All of this led to the neglect of bigger reach ‘old’ media like broadcast television, print and radio, and/or failing to take advantage of ‘newer’ big reach media, by treating these newcomers as if they were still small. You were so caught up in the ‘micro-targeting’ trees that you forgot that there was a big forest of category buyers out there. Let’s not make the same mistake a fourth time with AI.
Step 5: Set boundaries and consequences
I need to create some boundaries to enforce consequences if you don’t change your ways. Here is how your poor media choices affect me. None of my expertise in building Distinctive Assets, Category Entry Points and Brand Health Tracking will be useful if you don’t get an effective media plan in place. So if you don’t make smarter media decisions, I might have to find myself another line of work…..perhaps in writing self-help books?
Step 6: Offer support and resources
You are not in this alone, at the end of this column are resources to help you. Here are some simple yet useful things to remember when planning media:
- Reach is really important, it sets the scale for what you can achieve. Small reach media (even if highly effective per contact) can’t sell much.
- Expanding your customer base is crucial for growth. This means media that reaches non/light brand buyers is extremely valuable.
- Avoid options where consumers have to expend effort to get exposure to your marketing activities. The more effort needed, the more the likely audience will ‘shrink and/or skew’, neither of which is helpful when growing brands.
- If you do use media that reaches a skewed audience, make sure any market mix or attribution modelling is factored into its assessment. Otherwise you risk overvaluing media skewed to heavy category buyers and continue to make substandard media decisions.

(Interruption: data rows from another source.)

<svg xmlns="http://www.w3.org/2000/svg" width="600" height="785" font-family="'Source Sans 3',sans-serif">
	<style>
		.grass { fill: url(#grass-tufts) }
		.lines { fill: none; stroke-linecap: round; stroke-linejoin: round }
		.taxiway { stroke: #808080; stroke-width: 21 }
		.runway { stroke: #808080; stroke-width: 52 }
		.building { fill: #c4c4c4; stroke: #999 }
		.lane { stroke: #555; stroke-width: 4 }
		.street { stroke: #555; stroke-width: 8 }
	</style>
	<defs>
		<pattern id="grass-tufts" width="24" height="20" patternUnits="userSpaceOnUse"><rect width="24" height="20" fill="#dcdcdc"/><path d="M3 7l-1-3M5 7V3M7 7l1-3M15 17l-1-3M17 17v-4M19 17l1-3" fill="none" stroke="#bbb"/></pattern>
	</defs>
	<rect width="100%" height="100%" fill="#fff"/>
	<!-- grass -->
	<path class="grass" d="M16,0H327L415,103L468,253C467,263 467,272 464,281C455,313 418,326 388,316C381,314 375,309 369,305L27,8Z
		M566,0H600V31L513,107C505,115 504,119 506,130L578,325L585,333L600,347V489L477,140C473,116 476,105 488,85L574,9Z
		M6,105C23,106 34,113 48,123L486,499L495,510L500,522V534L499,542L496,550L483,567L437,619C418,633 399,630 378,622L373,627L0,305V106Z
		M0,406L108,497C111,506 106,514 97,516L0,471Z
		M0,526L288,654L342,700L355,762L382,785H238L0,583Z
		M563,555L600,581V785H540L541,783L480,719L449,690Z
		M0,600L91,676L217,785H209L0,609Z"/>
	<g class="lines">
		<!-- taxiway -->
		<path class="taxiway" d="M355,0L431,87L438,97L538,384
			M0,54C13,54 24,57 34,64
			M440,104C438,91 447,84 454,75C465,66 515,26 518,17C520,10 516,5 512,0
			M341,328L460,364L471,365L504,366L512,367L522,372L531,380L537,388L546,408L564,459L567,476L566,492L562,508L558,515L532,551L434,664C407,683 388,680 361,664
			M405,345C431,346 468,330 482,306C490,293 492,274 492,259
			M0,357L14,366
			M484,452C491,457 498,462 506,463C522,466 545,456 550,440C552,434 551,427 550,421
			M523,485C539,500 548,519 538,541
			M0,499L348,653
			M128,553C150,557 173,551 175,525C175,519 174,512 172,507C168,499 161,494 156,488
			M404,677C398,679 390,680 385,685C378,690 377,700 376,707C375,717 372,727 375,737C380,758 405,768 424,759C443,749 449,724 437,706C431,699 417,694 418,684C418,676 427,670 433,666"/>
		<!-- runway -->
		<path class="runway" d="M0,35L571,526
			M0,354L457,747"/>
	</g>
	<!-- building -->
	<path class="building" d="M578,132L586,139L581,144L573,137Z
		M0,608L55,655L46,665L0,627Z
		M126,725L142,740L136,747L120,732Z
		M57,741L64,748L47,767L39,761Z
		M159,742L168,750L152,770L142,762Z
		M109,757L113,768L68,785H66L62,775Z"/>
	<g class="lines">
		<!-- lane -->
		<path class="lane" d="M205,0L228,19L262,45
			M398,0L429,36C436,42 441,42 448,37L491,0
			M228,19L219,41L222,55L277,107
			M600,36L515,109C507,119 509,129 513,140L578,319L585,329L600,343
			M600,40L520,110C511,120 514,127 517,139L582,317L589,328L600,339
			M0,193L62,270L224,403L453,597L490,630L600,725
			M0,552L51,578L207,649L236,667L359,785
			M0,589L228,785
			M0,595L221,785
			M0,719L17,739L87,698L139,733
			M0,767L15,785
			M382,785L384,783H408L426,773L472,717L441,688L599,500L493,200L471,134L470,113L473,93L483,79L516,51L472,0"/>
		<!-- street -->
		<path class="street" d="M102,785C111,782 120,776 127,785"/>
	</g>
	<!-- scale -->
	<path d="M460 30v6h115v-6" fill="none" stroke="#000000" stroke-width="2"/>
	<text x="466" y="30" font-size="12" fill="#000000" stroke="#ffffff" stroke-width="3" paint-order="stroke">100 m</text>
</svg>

Whilst we’re at it, lets get rid of the labels ‘old/traditional’ and ‘new media’, and instead focus on the useful classifications, of ‘big reach’ versus ‘small reach’, or ‘normal’ versus ‘skewed’ classifications of the category audience. Connect with independent advertising and media researchers (as a start look at the names below) and let their knowledge help you assess the quality of your media decisions. Then, we can all move forward, you can stop blowing your budget chasing the next media ‘high’, and I can keep my job.
Example resources:
Graham, Charles and Rachel Kennedy (2022), “Quantifying the target market for advertisers,” Journal of Consumer Behaviour, 21 (1), 33-48.

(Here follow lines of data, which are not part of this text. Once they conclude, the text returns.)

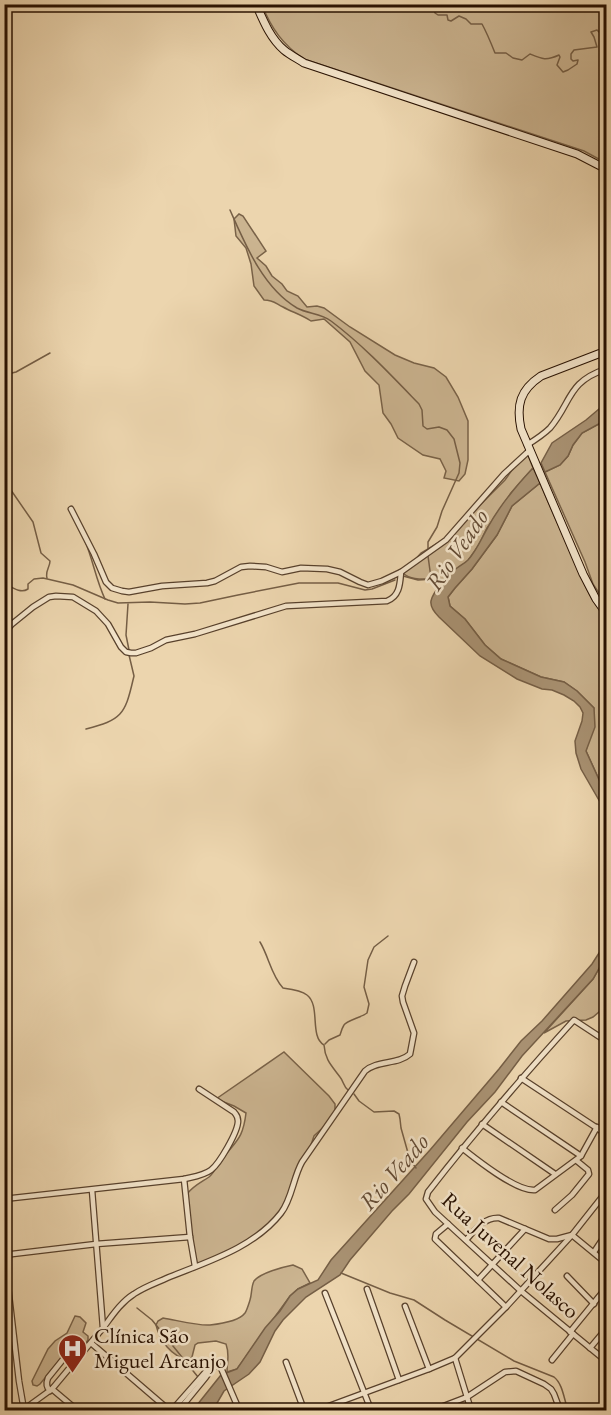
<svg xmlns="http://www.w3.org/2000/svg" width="611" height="1415" viewBox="0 0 611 1415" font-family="'EB Garamond',serif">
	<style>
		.green { fill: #cbb490; stroke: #796248; stroke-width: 1.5 }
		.water { fill: #a99273; stroke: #755e45; stroke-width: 1.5 }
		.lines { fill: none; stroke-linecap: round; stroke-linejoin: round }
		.stream { stroke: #755e45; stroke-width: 1.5 }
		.street-casing { stroke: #58412c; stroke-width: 7 }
		.secondary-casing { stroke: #271000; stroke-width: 9 }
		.street { stroke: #f3e4ca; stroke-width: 4.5 }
		.secondary { stroke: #f3e4ca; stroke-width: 7 }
		.labels { text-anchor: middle; stroke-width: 5; stroke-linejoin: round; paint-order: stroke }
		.street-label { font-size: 22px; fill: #271000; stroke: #f3e4ca }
		.poi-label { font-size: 22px; fill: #271000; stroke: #f3e4ca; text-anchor: start }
		.water-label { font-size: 24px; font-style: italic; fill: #624a34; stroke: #f3e4ca }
	</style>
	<rect width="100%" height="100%" fill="#ecd5ae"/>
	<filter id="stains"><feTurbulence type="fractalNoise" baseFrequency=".00333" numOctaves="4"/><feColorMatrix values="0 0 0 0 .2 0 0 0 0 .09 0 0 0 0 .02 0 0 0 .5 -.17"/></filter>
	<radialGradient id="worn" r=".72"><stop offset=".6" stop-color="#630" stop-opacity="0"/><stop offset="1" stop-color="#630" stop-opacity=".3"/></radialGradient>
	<!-- green -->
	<g class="green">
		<path d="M262,5H606V163L584,151L304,59C283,45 271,28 262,5Z"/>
		<path d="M239,214L243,216L266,251L257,258L266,266L272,276L282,284L287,291L298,296L307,307L317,306L324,308L350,327L395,355L414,363L434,368L446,377L458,397L468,421V460L465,474L459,481L444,478L446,471L440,459L423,455L398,438L391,424L383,413L379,385L365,371L350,342L324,319L311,321C302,315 292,312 283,307C275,303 273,300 264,300L254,286L251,264L246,248L236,236L234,219Z"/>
		<polygon points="606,420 606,604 593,584 585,562 545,472 560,465 568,456 573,445 582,433"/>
		<path d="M526,450L533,468L511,493L487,528L479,545L467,562L456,569L445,580C430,577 414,583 403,573L421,553L448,537L505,480Z"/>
		<path d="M540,483C550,507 561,531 572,555C582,577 588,599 606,616V795L586,751L594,708L577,691L564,682L541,677L501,659L485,645L465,619L450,606L448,597L455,588L472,569L497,535L512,506Z"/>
		<polygon points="606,956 606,1006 593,1017 586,1020 566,1021 544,1033 593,979"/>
		<path d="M284,1052L329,1096L335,1104V1110L329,1122L314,1136L309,1151L297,1177L290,1201L276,1218L256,1236L214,1261L194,1270L196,1261L190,1225L187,1194C193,1186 200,1183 209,1177C215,1172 217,1164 223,1158C237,1140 243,1138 246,1113L234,1106L216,1099Z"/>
		<path d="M293,1265L302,1269L310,1283L298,1289L290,1296L237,1369L227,1372C227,1361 230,1355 226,1344L216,1341L198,1343L195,1345L192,1357L188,1360C171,1356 160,1341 156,1325L158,1321L163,1318C176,1320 198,1326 210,1325C219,1324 239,1321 245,1313C247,1310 249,1303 250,1300C252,1294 251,1287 254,1281C260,1273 283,1267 293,1265Z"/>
		<polygon points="75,1316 80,1317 86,1323 83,1332 88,1336 88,1340 83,1347 73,1347 69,1349 40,1384 37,1386 33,1385 32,1381 48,1349 55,1341 67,1333"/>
	</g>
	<!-- water -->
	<g class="water">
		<polygon points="606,403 606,420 582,433 573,445 568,456 560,465 545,472 541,463 552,443 586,420"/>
		<path d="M533,468L540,483L512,506L497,535L472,569L455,588L448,597L450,606L465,619L485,645L501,659L541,677L564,682L577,691L594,708L595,727L586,751L606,795V821L600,802L581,769L576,753L575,741L582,721L583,713L580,707L574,701L564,695L552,690L542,689L517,679L480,656L439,617C435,613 430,607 431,601C433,591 449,574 457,568C461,565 465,563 468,560C477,550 481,539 488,527C500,505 516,486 533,468Z"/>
		<polygon points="606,942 606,956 593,979 522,1056 495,1092 467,1122 409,1194 392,1211 350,1260 340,1275 306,1297 283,1320 275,1331 260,1362 249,1374 224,1391 213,1410 193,1410 221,1375 237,1369 265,1328 280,1311 290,1296 298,1289 318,1280 331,1260 430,1150 499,1069 521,1041 542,1021 592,964"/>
	</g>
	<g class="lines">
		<!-- stream -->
		<g class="stream">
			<path d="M442,4L441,8L436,7L434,9L435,13L438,15H447L448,20L451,21L459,16L466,19L471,24H482C487,33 491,43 495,53H506L513,58L522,60L530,54C542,59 546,61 559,55L560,57L557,65L563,72L568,70L577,64L578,60L573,61L571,59V54L574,50L597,47L594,37L591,32L597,30L600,33L606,35"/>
			<path d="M230,210C245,244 263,288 297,308C308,314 321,313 331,321C363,345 391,375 419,404L422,410L423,426L427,429L439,427L447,430L454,439L460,463L459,473L442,511L437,527L428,542V550"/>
			<polyline points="4,375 16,372 50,353"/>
			<path d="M4,480L33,522L41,553L50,561C50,567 45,571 47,578"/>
			<path d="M85,541C93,560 96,580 105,599"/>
			<polyline points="428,556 431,578"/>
			<polyline points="403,576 418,580 435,579 444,582"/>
			<polyline points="4,579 7,584"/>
			<path d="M4,583C12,587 20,594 28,589V584L34,579L43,578L73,585L108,600L118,603L150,602L185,604L200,603L238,595L299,583H338L365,590L372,589L395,580"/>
			<polyline points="128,604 126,635 129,650"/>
			<path d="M86,729C121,720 125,715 133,680L134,676L129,655"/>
			<path d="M260,942C269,957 271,975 283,988C291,989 301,990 307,995C321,1006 309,1036 324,1045C325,1060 332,1066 340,1077C344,1082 343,1086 348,1090"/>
			<path d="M325,1044L329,1040L340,1035C341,1032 342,1028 344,1025C346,1021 362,1017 367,1013L369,1004L364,987L368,960L374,947L388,936"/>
			<polyline points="354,1094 359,1101 374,1112 394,1111 399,1114 400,1119 401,1128 410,1160 416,1168"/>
			<path d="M341,1273L390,1293L414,1300L445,1320L514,1361L554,1377C563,1384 564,1400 568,1410"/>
			<polyline points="137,1308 152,1320 198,1377"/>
		</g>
		<defs>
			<g id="street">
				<path d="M527,445C535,440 543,435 550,428C572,402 567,382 606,369"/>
				<polyline points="71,509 94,554 106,582 112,588 122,591 129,592 162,586 207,583 215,581 241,567 250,566 266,567 282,572 301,568 327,569 340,572 360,582 368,585 382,581 401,572"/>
				<path d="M4,633L12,624L33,607L49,597L56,596L73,597L96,611L108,624L121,647L126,652L131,653H136L151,648L166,640L195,634L286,606L387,601C400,596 400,583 401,572L446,540L504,474L530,450"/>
				<path d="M606,1041L574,1020C523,1076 474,1133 428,1192L426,1199L435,1212L521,1291L606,1361"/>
				<polyline points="521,1078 606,1134"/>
				<polyline points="501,1102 581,1156"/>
				<polyline points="482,1124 555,1174"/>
				<path d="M462,1148C477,1160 517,1192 535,1190L581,1156L597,1127"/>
				<polyline points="184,1179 190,1237 195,1266"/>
				<path d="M4,1199L184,1179C192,1177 203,1176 211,1170C219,1164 238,1132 238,1121C238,1116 237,1116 234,1112L199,1089"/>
				<polyline points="555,1210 572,1195 589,1174 588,1170 577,1161"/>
				<polyline points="448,1224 436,1234 435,1239 506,1307"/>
				<path d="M466,1240C475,1230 484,1217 499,1218L549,1239H557L572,1235L606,1263"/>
				<polyline points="4,1252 19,1381 24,1410"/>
				<polyline points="594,1252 606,1234"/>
				<polyline points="4,1255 96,1244 190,1237"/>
				<polyline points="567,1276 594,1304"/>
				<polyline points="478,1280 525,1229"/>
				<polyline points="367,1289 399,1380"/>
				<polyline points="325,1293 371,1410"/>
				<polyline points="405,1306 429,1369"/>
				<path d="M103,1328C112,1316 121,1302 134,1294C144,1287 156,1283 167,1278C206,1262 254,1248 281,1213C292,1199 293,1178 302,1162L365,1071C377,1060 398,1065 410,1054L414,1033L403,1002L402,996L405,986L414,962"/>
				<polyline points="570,1332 606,1288"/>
				<polyline points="91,1343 169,1410"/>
				<polyline points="590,1348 606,1329"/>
				<polyline points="455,1358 471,1410"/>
				<polyline points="552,1360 573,1334"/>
				<polyline points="286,1362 304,1410"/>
				<polyline points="214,1366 216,1365 221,1368 237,1405 241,1410"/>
				<polyline points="52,1389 77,1410"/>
				<path d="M50,1391C46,1387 46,1383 48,1378L69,1352L75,1349L83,1352"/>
				<polyline points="23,1410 52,1389 103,1328 92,1190"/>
				<polyline points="172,1410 209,1368 214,1366"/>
				<polyline points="179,1410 206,1377 214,1366"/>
				<polyline points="318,1410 429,1369 455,1358 506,1307 572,1235 606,1192"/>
				<polyline points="433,1410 467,1397 505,1372 516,1371 544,1384 551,1389 554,1394 560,1410"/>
			</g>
			<g id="secondary">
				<path d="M256,4C263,20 270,38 284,50C290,55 298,59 304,63L577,154L606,169"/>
				<path d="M606,351L541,376C520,390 516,405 521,429L583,574L596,599L606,613"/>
			</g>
		</defs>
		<!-- street casing -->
		<use href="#street" class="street-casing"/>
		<!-- secondary casing -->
		<use href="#secondary" class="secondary-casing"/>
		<!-- street -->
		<use href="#street" class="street"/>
		<!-- secondary -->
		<use href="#secondary" class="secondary"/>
	</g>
	<!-- icons -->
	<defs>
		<symbol id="hospital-pin" viewBox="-11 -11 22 30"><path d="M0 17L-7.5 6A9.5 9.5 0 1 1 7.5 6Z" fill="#8f2418" stroke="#f3e4ca"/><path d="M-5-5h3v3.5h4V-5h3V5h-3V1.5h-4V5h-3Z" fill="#fff"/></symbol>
	</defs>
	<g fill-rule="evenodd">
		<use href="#hospital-pin" x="56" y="1332" width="33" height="45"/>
	</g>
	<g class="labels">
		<!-- street labels -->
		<g class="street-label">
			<text transform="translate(511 1255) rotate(42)" y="8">Rua Juvenal Nolasco</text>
		</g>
		<!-- poi labels -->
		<g class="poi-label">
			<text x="94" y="1343">Clínica São<tspan x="94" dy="25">Miguel Arcanjo</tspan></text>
		</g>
		<!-- water labels -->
		<g class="water-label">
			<text transform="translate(457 550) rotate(-56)" y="8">Rio Veado</text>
			<text transform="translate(394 1172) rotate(-49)" y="8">Rio Veado</text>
		</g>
	</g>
	<!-- margin -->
	<rect width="611" height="1415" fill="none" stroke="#ecd5ae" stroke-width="24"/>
	<rect x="6" y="6" width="599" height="1403" fill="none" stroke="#271000" stroke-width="3"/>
	<rect x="12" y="12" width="587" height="1391" fill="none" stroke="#271000" stroke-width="1.5"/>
	<rect width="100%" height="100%" filter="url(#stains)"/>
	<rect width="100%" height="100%" fill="url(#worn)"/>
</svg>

Michelon, Aaron, Steven Bellman, Margaret Faulkner, Justin Cohen, and Johan Bruwer (2020), “A New Benchmark for Mechanical Avoidance of Radio Advertising: Why Radio Advertising Is a Sound Investment,” Journal of Advertising Research, 60, 407-16.
Neumann, Nico, Catherine E. Tucker, and Timothy Whitfield (2018), “How effective is black-box digital consumer profiling and audience delivery?: Evidence from field studies,” Social Science Research Network Working Paper Series.

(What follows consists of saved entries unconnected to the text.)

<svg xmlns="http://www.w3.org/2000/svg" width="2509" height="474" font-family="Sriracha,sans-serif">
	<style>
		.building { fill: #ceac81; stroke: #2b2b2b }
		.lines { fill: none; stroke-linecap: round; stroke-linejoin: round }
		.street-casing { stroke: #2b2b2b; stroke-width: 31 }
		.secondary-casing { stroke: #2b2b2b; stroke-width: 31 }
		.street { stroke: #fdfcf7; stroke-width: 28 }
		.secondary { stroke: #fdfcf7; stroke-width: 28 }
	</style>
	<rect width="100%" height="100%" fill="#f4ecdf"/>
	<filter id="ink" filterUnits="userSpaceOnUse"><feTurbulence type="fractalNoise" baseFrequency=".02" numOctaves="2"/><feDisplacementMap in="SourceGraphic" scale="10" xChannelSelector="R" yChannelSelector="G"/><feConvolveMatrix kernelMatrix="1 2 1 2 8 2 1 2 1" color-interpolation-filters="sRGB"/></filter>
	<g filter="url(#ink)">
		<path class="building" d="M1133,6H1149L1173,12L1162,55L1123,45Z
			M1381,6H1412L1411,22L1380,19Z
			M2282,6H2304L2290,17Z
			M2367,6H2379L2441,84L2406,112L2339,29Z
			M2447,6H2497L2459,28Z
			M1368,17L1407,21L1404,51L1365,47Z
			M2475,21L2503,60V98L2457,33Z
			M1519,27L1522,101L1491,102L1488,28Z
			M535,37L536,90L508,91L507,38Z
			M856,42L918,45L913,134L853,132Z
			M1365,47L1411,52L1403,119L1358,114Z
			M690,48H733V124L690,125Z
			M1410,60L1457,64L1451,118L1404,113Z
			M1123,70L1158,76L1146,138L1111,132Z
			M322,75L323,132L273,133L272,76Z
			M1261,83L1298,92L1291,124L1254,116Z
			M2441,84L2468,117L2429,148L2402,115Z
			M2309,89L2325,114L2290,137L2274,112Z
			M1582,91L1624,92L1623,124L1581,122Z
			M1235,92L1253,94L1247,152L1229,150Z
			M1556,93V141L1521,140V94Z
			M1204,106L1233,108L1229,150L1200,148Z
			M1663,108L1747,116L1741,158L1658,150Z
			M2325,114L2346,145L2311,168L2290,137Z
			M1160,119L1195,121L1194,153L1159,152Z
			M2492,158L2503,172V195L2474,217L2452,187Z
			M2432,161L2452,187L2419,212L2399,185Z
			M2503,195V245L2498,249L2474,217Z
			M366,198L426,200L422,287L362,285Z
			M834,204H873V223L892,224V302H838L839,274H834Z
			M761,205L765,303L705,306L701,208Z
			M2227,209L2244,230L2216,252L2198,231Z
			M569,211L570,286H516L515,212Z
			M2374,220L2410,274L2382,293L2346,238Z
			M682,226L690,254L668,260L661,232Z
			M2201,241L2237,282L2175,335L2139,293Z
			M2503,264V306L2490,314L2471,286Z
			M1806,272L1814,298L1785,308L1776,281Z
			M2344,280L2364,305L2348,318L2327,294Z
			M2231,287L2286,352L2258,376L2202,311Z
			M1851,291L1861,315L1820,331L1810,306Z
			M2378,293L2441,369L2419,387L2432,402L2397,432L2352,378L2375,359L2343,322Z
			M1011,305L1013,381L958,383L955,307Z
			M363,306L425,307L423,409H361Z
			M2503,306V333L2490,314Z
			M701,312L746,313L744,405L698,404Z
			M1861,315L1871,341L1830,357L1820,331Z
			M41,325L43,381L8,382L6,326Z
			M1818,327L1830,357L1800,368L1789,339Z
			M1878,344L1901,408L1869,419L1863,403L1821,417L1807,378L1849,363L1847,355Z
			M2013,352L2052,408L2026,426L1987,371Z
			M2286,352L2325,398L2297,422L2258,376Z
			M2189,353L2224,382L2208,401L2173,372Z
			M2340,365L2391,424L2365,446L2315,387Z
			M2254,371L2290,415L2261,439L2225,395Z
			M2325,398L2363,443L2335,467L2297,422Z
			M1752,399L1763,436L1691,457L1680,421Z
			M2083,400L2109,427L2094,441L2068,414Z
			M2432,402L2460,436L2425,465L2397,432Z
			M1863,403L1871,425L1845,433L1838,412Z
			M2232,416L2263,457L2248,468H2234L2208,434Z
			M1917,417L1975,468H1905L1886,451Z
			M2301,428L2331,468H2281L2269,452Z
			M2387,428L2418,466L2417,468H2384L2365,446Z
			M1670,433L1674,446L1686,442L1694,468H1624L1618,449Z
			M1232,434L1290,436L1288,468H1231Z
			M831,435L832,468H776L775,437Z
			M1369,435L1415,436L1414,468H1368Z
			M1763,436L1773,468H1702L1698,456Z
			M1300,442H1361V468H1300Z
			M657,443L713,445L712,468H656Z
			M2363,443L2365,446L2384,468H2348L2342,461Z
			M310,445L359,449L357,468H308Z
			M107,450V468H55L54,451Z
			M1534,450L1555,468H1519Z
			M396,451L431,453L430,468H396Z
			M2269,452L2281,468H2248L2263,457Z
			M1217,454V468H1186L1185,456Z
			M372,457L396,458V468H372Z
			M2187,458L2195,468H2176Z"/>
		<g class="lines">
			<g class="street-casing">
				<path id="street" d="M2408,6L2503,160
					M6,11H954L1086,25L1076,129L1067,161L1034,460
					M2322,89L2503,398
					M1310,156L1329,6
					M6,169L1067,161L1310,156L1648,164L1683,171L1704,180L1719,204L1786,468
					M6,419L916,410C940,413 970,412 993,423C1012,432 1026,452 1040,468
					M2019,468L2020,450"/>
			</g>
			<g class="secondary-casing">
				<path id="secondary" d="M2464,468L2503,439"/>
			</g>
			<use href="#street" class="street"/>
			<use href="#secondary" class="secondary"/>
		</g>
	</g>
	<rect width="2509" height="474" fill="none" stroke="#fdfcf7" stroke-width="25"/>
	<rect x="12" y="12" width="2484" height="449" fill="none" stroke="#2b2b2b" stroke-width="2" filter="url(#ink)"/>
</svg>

Romaniuk, Jenni, Virginia Beal, and Mark Uncles (2013), “Achieving reach in a multi-media environment: How a marketer’s first step provides the direction for the second,” Journal of Advertising Research, 53 (2), 221-30.
Romaniuk, Jenni (2021), “Achieving Reach,” in How Brands Grow: Part 2, Jennifer Butler, ed. 2nd ed. Victoria, Australia: Oxford University Press.
Varan, Duane, Magda Nenycz-Thiel, Rachel Kennedy, and Steven Bellman (2020), “The Effects of Commercial Length On Advertising Impact: What Short Advertisements Can and Cannot Deliver,” Journal of Advertising Research, 60 (1), 54-70.